The past 35 years have seen U.S. consumers pay for a steadily growing portion of their own healthcare. In fact they’ve ponied up roughly $40 to $50 more each year, driving the average annual out-of-pocket expense from $250 in 1980 to $1,300 in 2015.
Look for the trajectory to proceed apace or even accelerate as the population ages, cutbacks continue in both public and private health coverage, and premiums outpace both price increases and workers’ earnings.
The forecast comes from medical market researcher Kalorama Information, which has released a new report detailing the movement of consumers paying for their own care with credit cards, loans, health savings accounts, medical financing programs and, yes, cold hard cash.

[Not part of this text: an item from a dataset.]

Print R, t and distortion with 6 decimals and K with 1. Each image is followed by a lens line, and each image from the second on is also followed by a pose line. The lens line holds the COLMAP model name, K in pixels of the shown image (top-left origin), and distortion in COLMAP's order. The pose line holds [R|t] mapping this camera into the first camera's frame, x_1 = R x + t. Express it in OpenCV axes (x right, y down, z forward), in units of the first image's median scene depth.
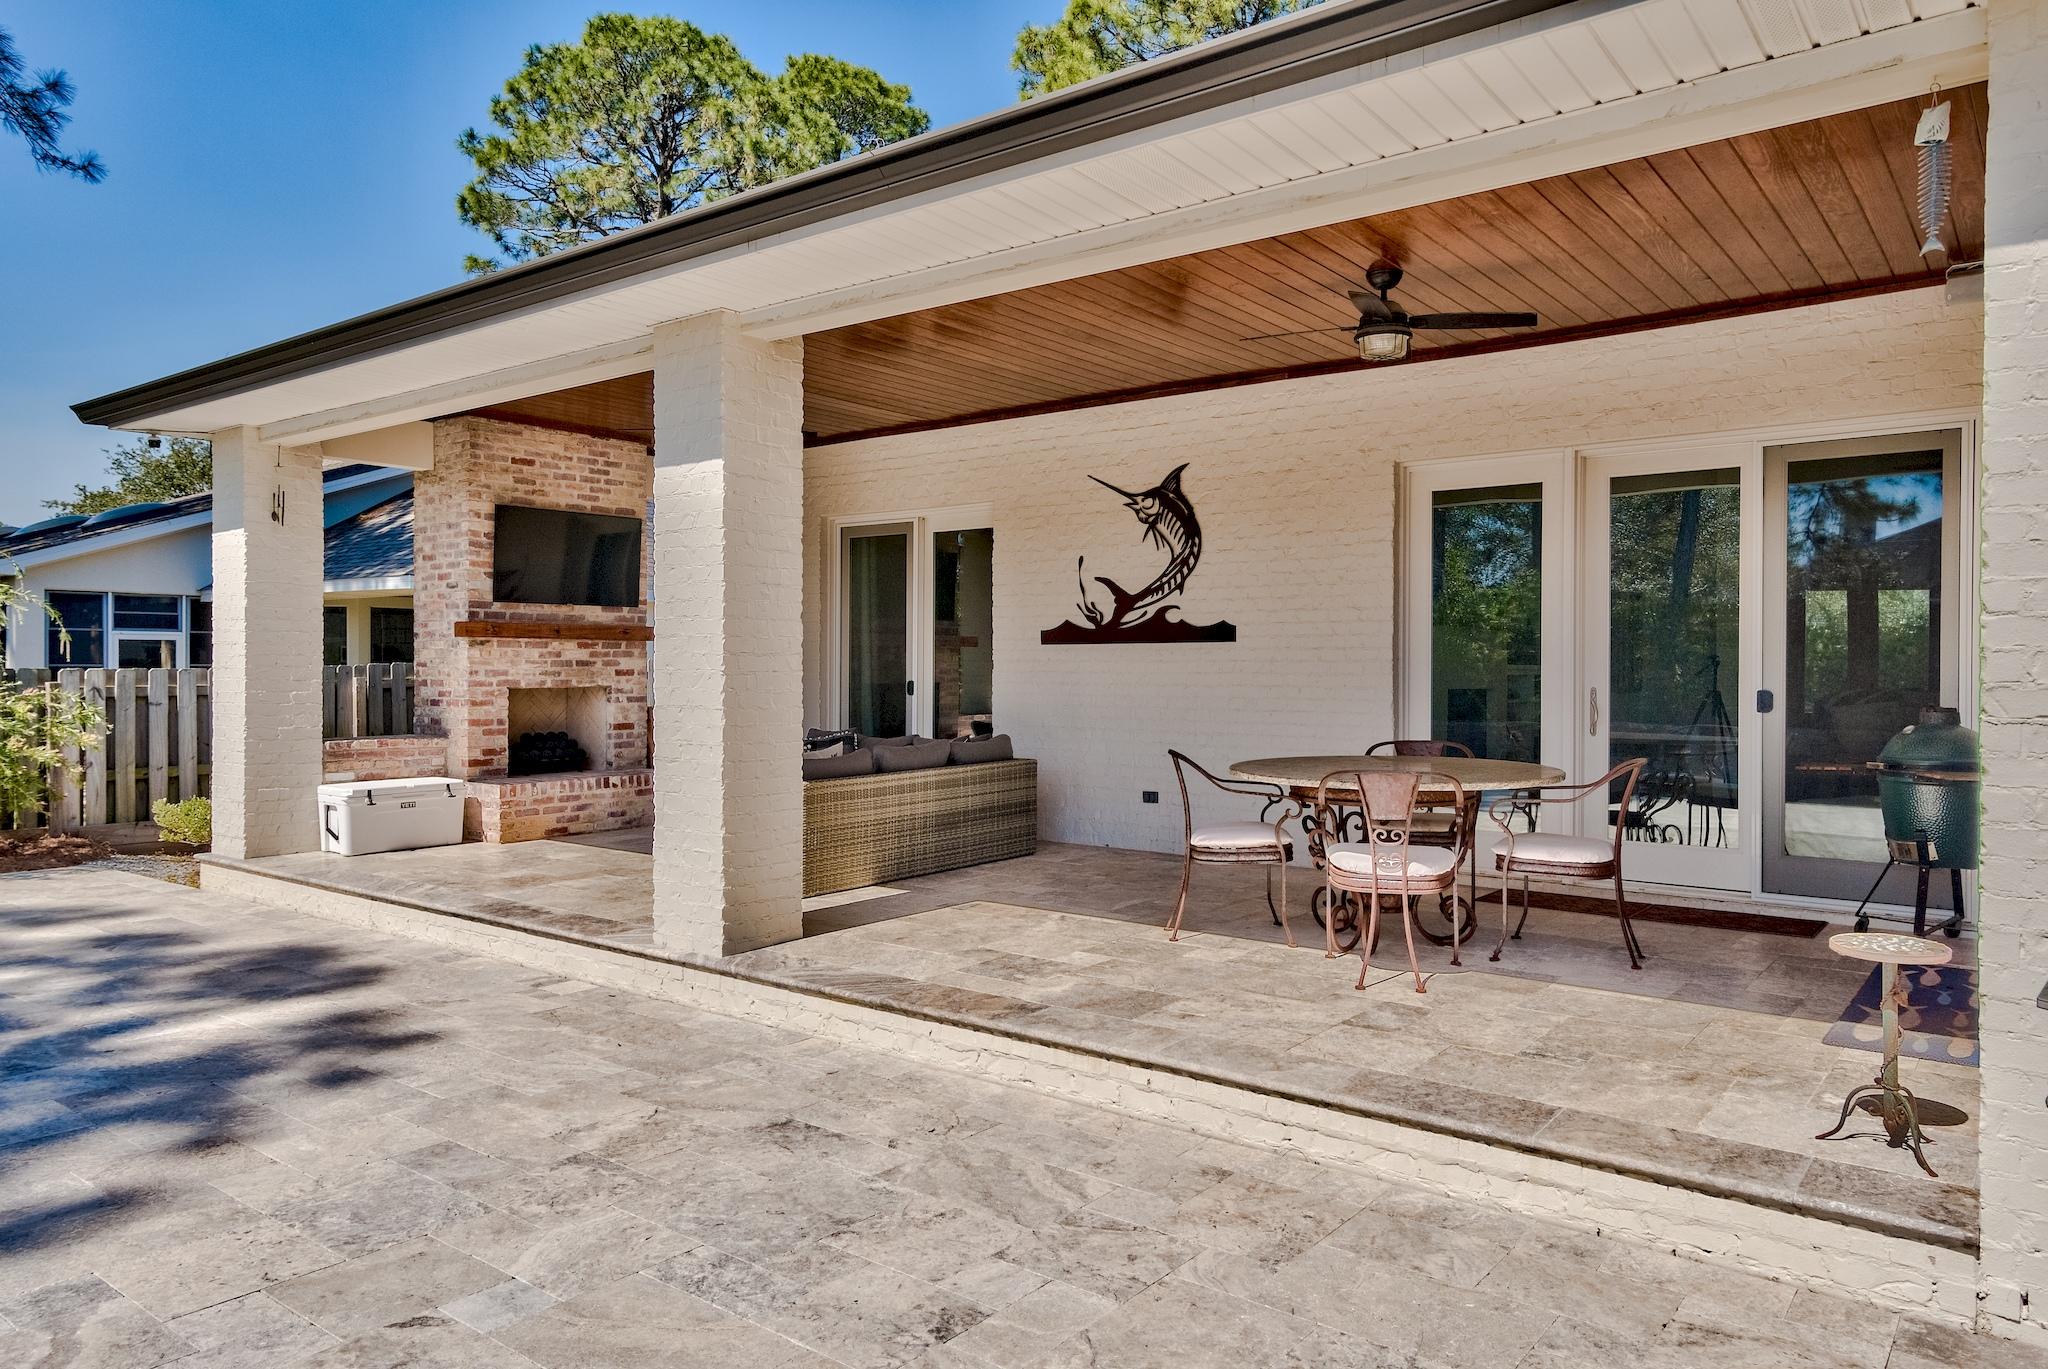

Many private plans now set limits on payments for certain products or services, leaving participants to self-fund further expenditures after those limits are met, Kalorama noted in a promotional page presenting its new report. “Thus, direct (consumer-to-provider) payments may be made by both uninsured and insured persons. For both groups, however, the size of direct payments for healthcare continues to rise.”
The materials on the promo page didn’t make specific reference to high-deductible health plans, but those are certainly playing a role in pushing out-of-pocket expenses skyward. Employers are pushing HDHPs, and consumers are choosing them to save on premiums—even though, as patients, they’re less than thrilled with what they’re getting in return.